With both ends included, repeat exactly the lines of the entries below from the one containing "camera: 35 degrees right, 0 degrees up" down to the one containing "(629, 179) = (471, 186): potted", and no others.

[Given data Boundary: Start]

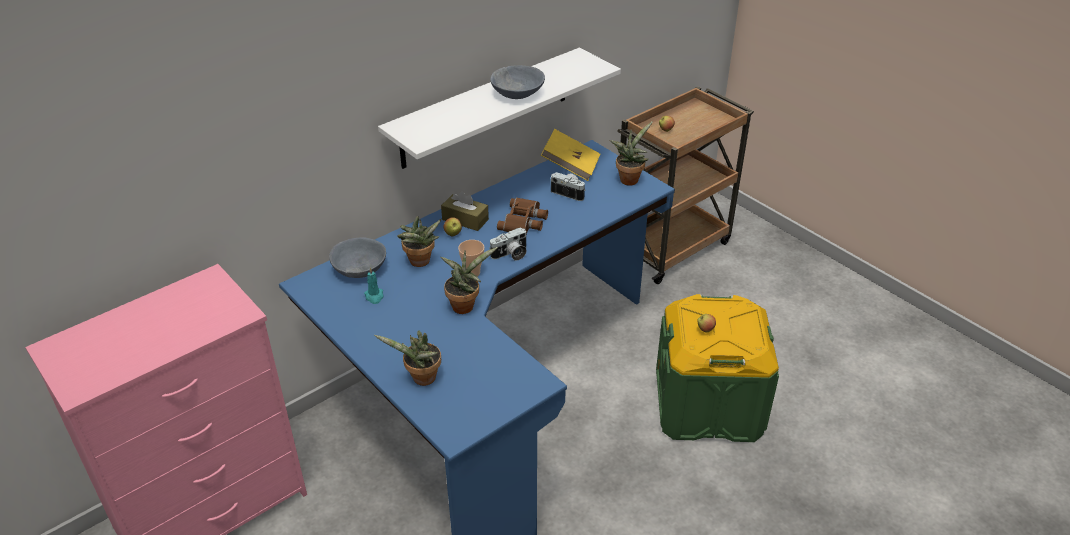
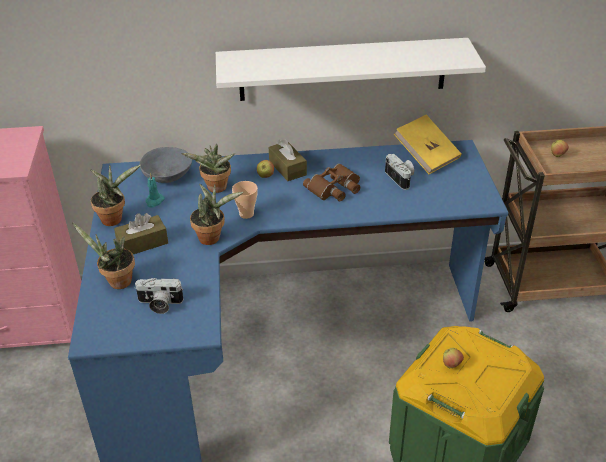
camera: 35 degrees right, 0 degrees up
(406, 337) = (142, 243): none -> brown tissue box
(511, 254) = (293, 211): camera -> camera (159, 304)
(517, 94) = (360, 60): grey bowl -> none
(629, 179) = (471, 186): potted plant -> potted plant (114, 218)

[Given data Boundary: End]
[Given data Boundary: Start]

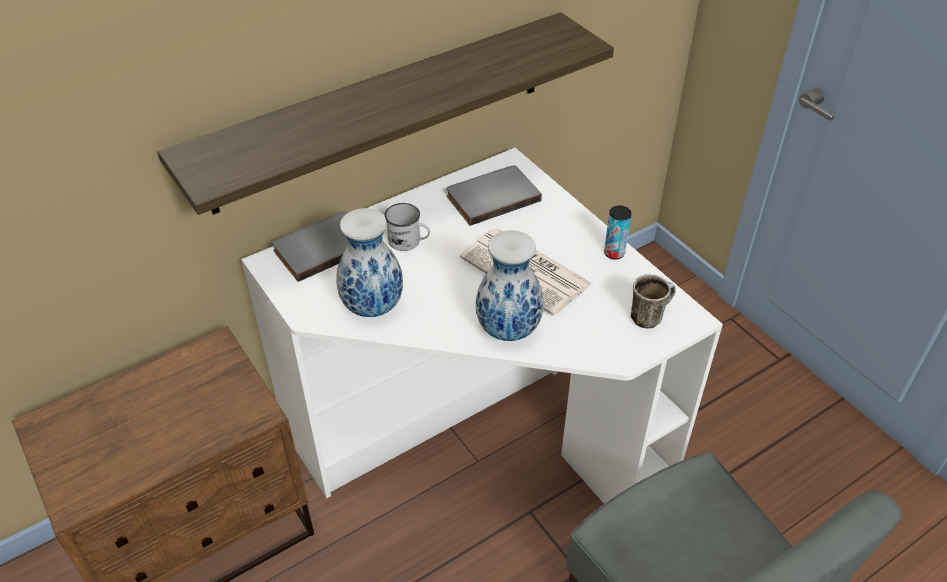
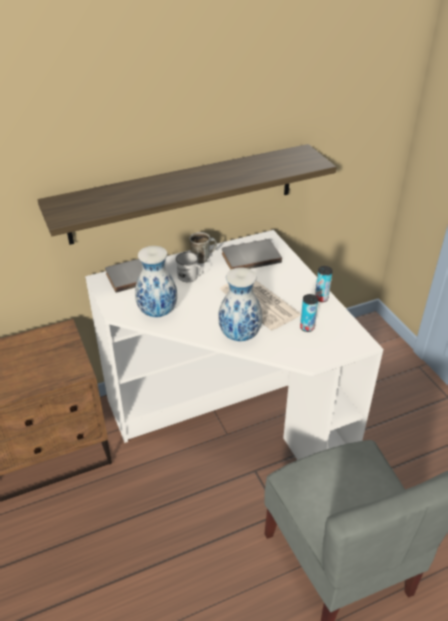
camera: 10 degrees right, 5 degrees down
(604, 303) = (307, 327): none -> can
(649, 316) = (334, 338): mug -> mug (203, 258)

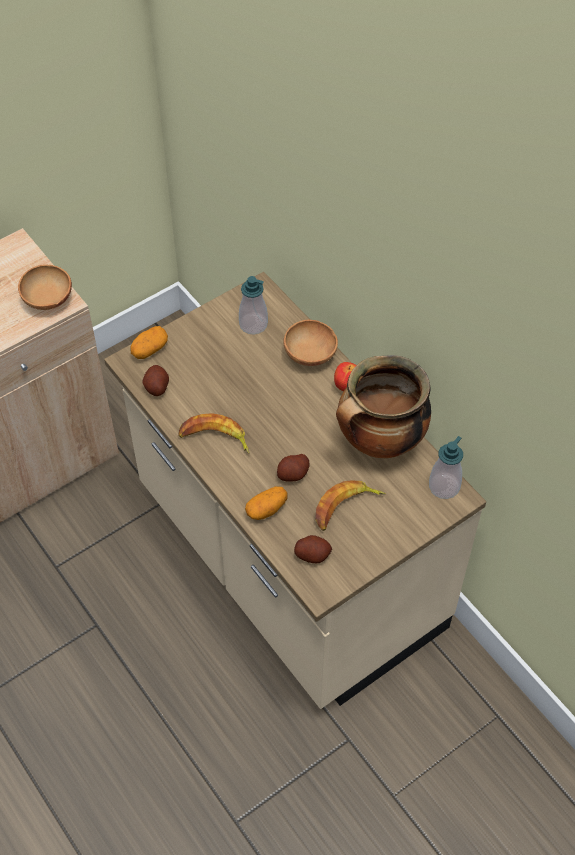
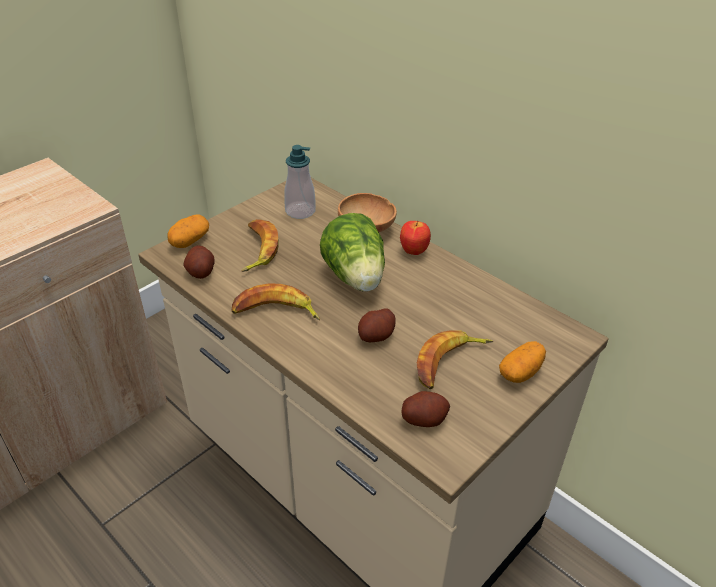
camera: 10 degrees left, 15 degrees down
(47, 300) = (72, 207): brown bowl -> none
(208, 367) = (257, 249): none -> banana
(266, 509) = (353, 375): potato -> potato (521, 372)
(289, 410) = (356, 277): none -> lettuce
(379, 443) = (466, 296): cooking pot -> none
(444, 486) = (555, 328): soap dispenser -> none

[Given data Boundary: End]
[Given data Boundary: Start]

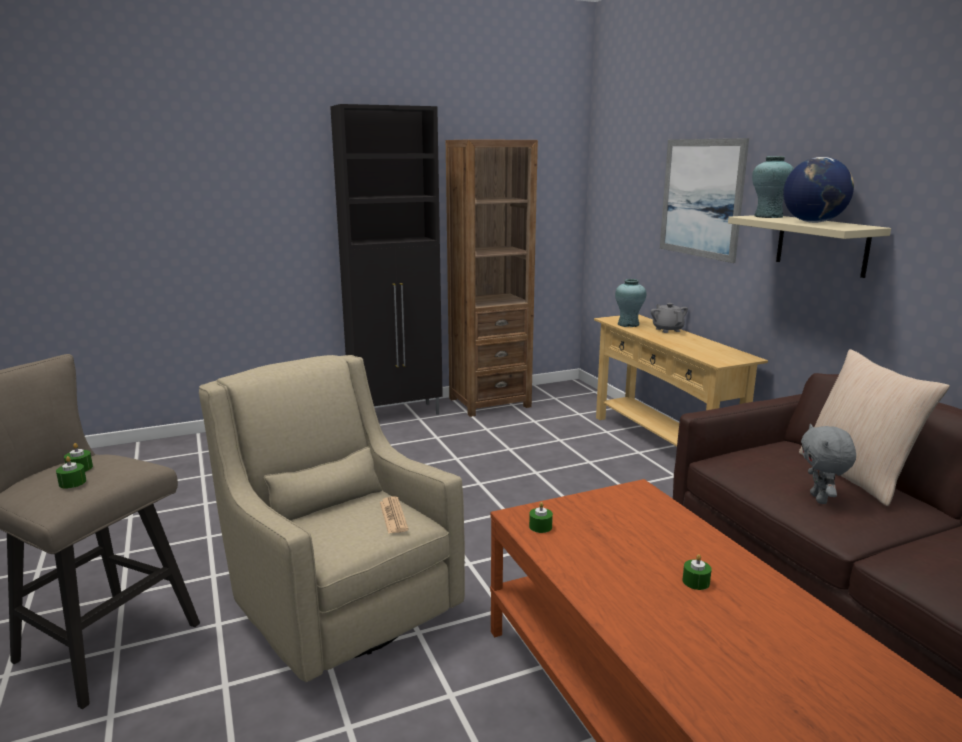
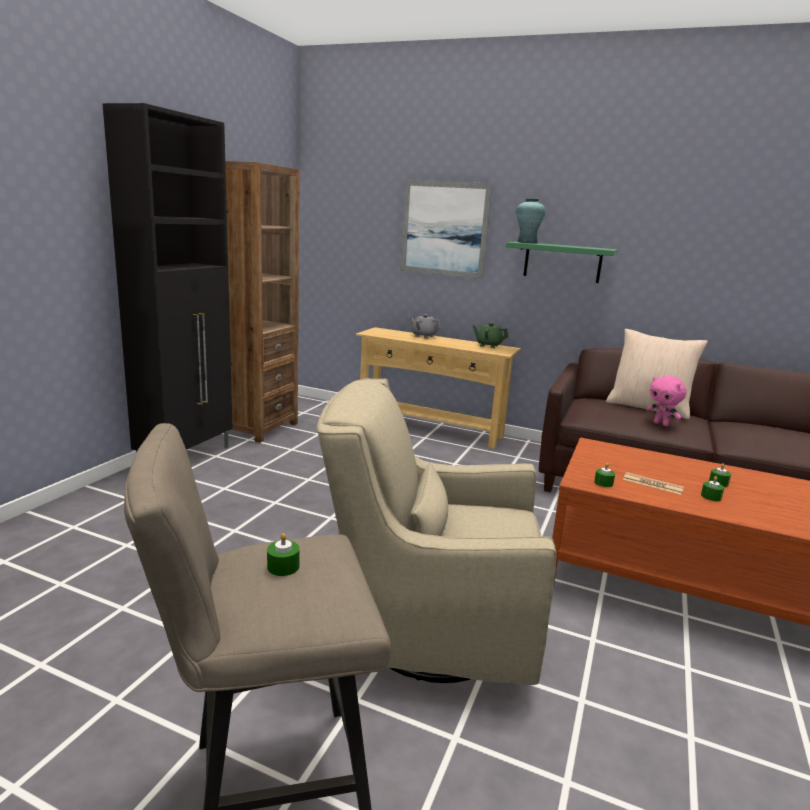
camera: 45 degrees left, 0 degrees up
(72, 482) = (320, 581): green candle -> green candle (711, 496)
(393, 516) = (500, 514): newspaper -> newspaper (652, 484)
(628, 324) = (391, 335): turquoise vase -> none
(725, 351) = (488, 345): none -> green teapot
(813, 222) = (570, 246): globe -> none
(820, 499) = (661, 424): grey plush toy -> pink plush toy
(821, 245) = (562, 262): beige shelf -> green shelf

[Given data Boundary: End]

## Written response
camera: 35 degrees right, 0 degrees up
(406, 337) = (142, 243): none -> brown tissue box
(511, 254) = (293, 211): camera -> camera (159, 304)
(517, 94) = (360, 60): grey bowl -> none
(629, 179) = (471, 186): potted plant -> potted plant (114, 218)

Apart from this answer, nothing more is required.